Sabtu, 15 Desember 2012

SIAPA DIRIGEN ORKESTRA GAMELAN?

Tidak jarang saat berlatih karawitan, kelompok kami sering dikunjungi wisatawan mancanegara. Jalan Tirtodipuran merupakan jalan besar yang dilalulalangi para wisatawan mancanegara yang menginap di kompleks hotel dan guest house di Prawirotaman dan sekitanya. Kemungkinan besar, tabuhan kami terdengar jelas dari luar karena itulah alasan mereka dengan maklu-malu mengintip permainan kami. Jika salah satu dari kami mengetahui ada yang mengintip, maka kami persilahkan masuk dan duduk lesehan dengan alas permadani bujur sangkar seluas orang dewasa duduk bersila, juga kami tawari minum yang biasa kami sediakan saat istirahat kami. Masih dengan malu-malu, mereka akhirnya duduk. Tak jarang tamu-tamu dadakan ini diam-diam mengambil gambar kami yang sedang bermain dengan kamera, maupun dengan sketsa gambaran tangan.
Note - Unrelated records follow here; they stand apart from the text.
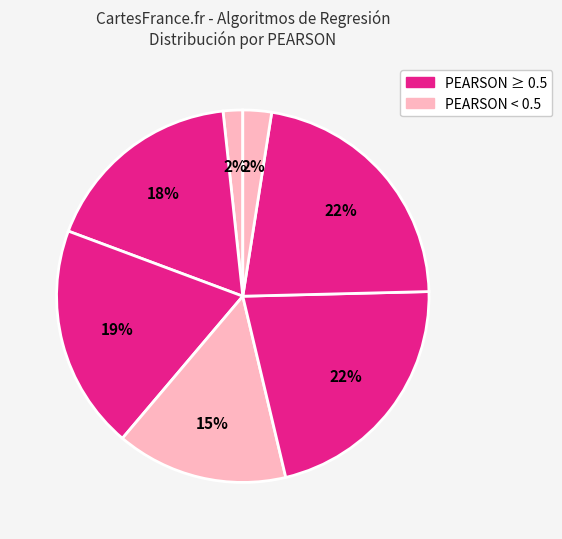

How many segments does this pie chart have?

7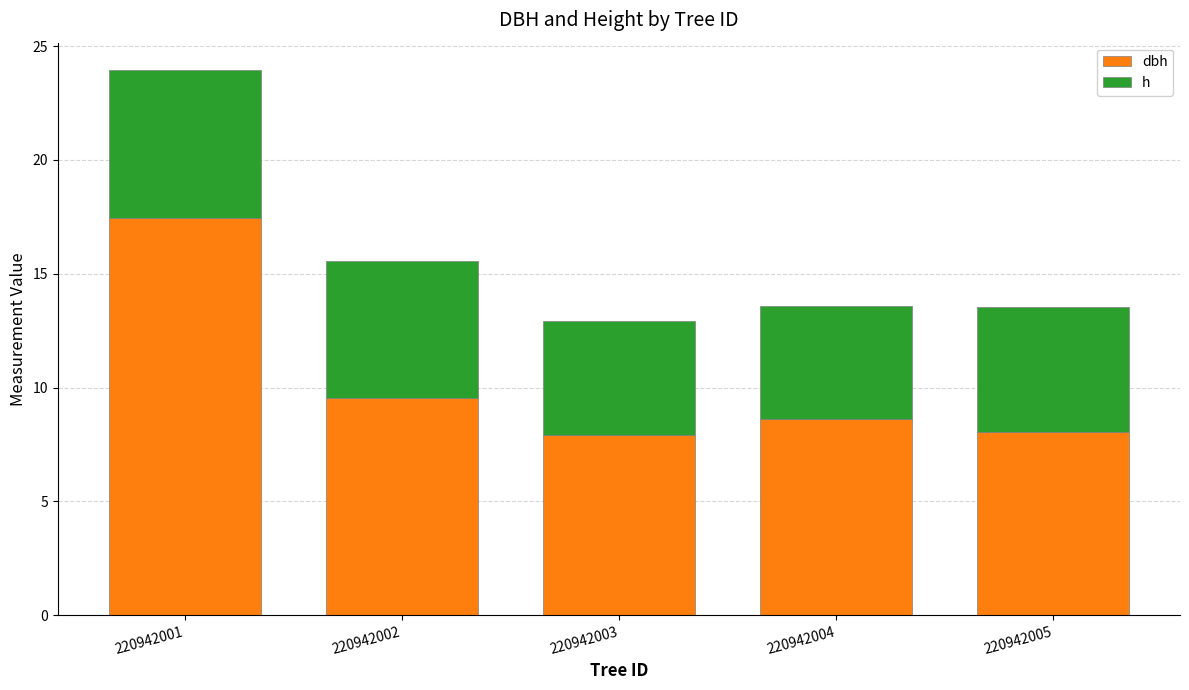

What is the total value across all series at 220942002?

15.6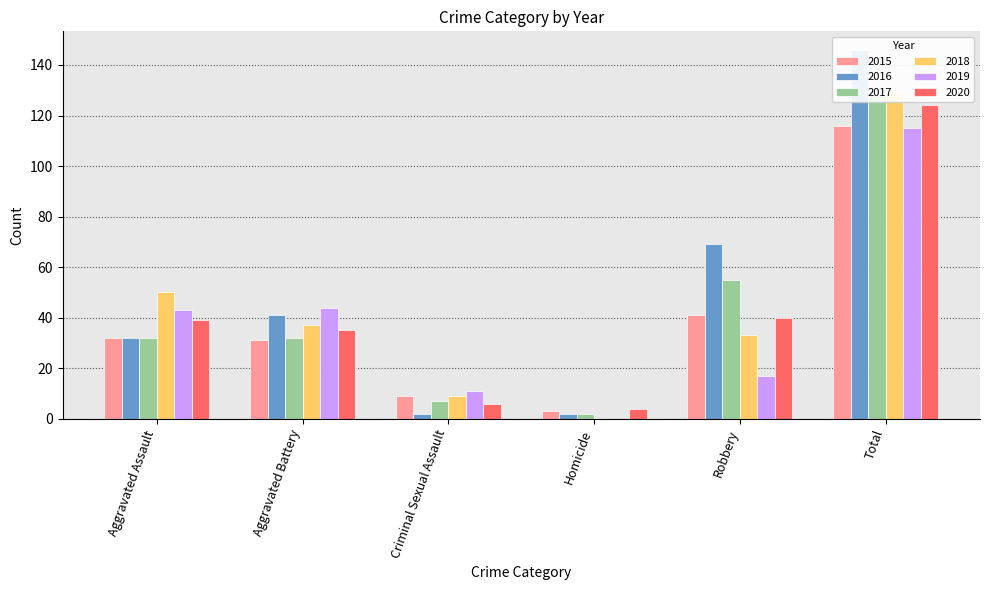

What are all the series names shown in the legend?

2015, 2016, 2017, 2018, 2019, 2020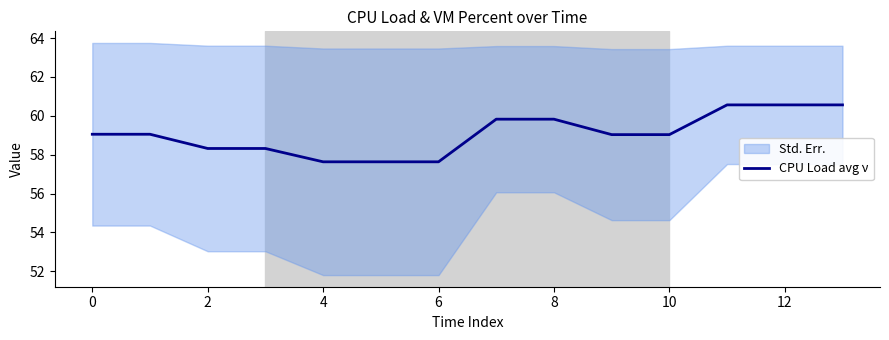

True or false: CPU Load avg ν has a value of 57.6 at 4.

True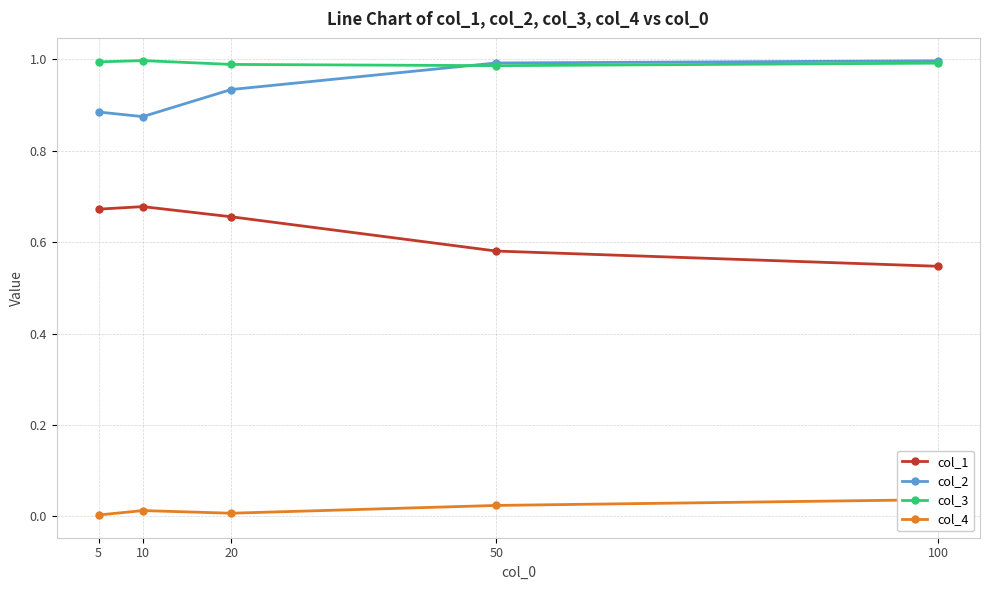

True or false: col_4 and col_1 cross at least once.

False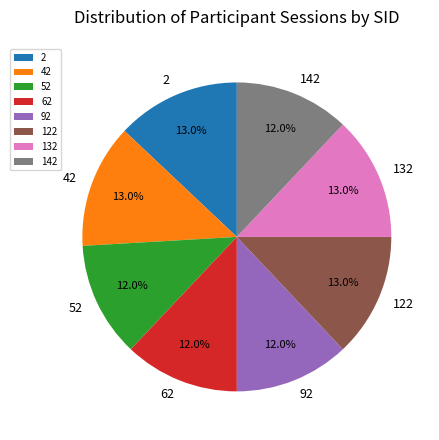

True or false: 2 accounts for 5% of the total.

False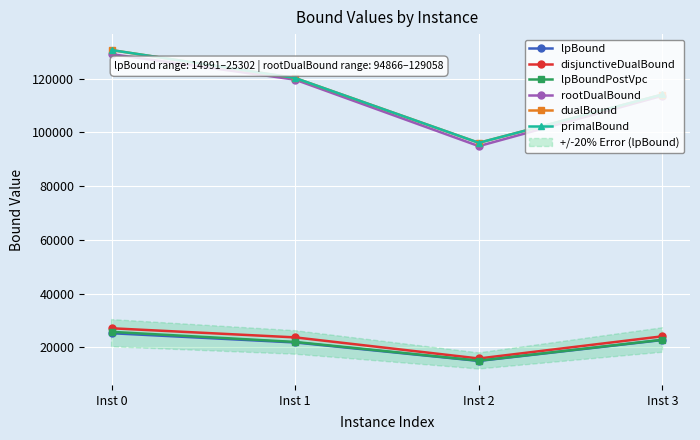

True or false: lpBound and dualBound cross at least once.

False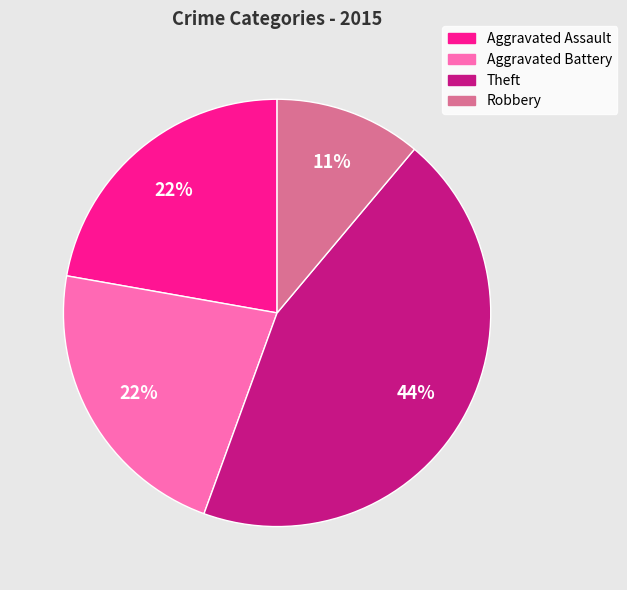

What percentage is the Aggravated Assault slice, to the nearest percent?

22%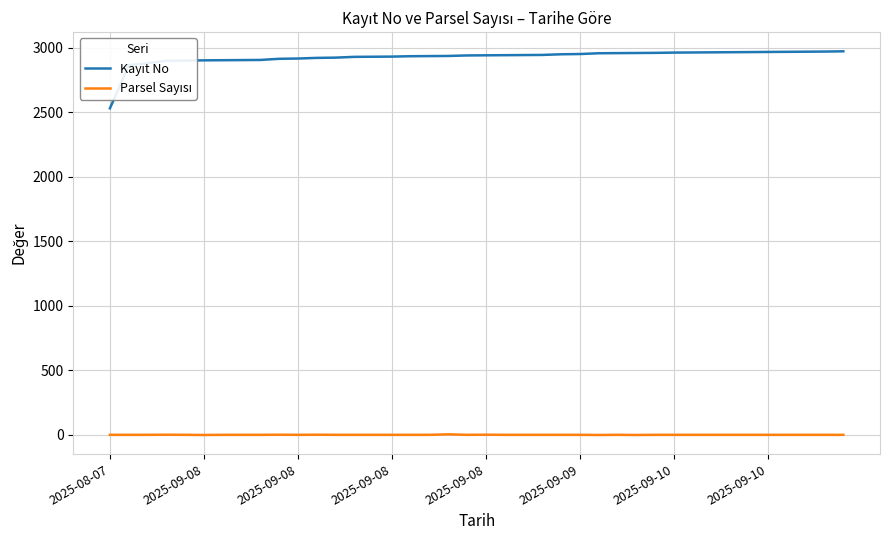

What is the maximum value shown in the chart?

2974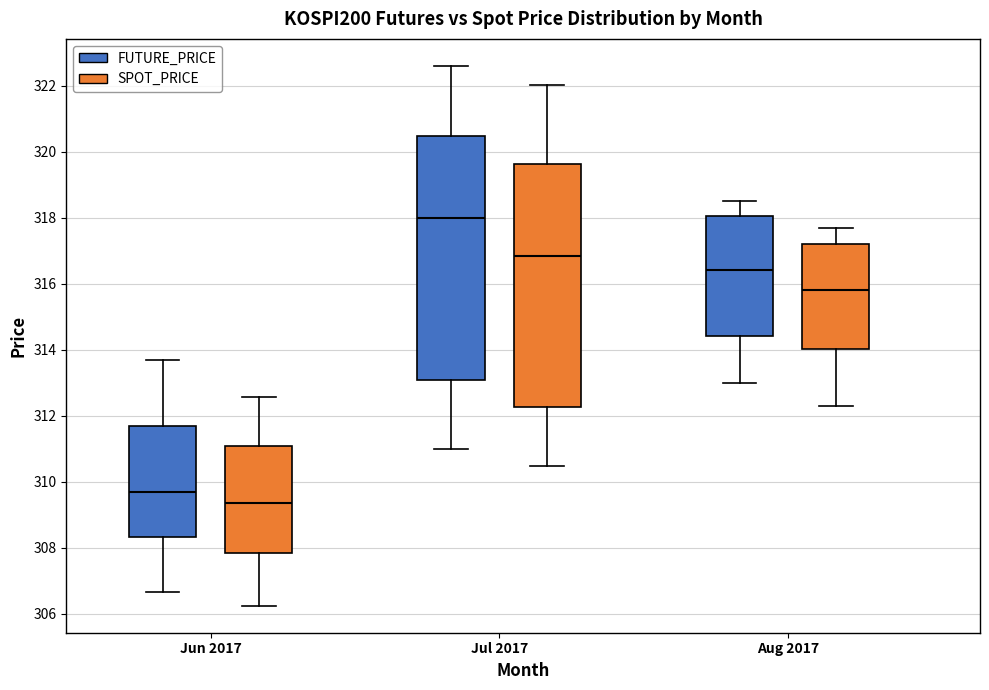

Where does the upper whisker of the box for Jul 2017 (SPOT_PRICE) end on the y-axis? The values are not printed on the chart, so give them approximately, as read against the axis.

322.0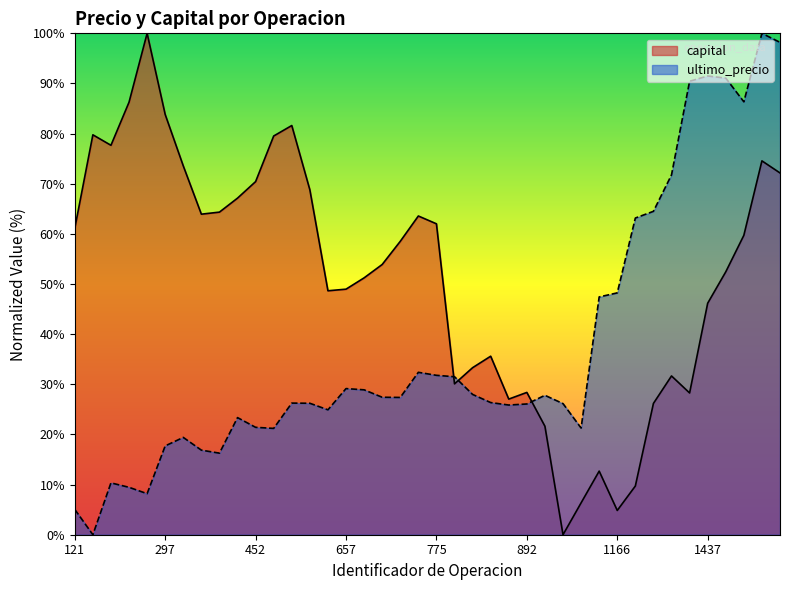

Rank the series at 912 from highest to lowest value.

ultimo_precio, capital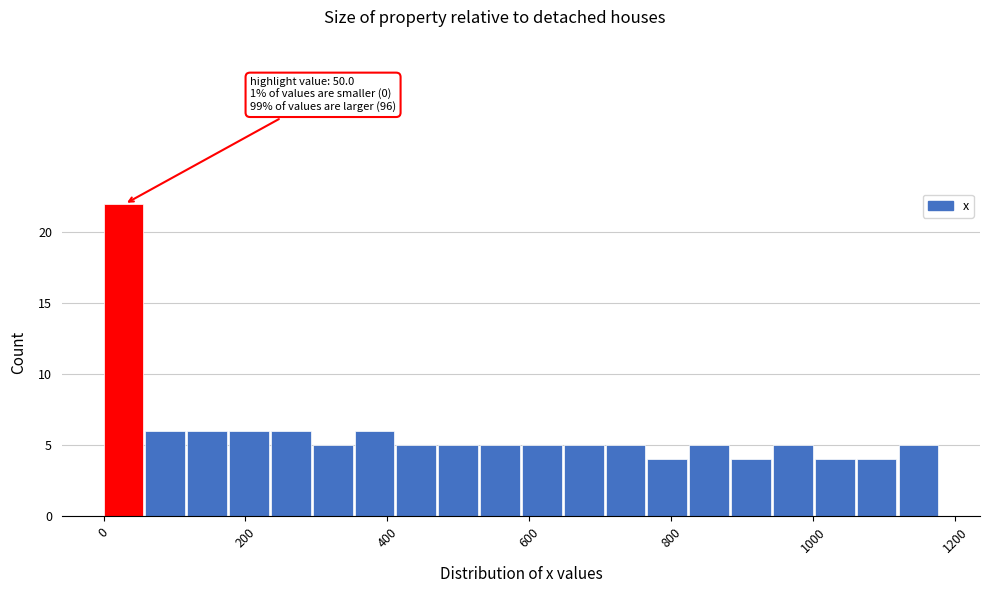

Read against the x-axis, roughly where is the centre of the tallest bar?

20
Nah, saat awal sekali aku belajar, ada tamu yang menanyakan apa musik yang kami mainkan itu, aku mencoba menjelaskan bahwa gamelan adalah sebuah orkestra lokal. Namun saat mereka menanyakan lebih lanjut, jika ini sebuah orkestra, mana dirigennya? Wah, bingung juga... siapa ya diantara kami yang jadi dirigen? Jika memang tidak ada, mengapa kami bisa memulai, bermain sambil saling mengisi dan selesai secara bersama membentuk sebuah gendhing? Duh...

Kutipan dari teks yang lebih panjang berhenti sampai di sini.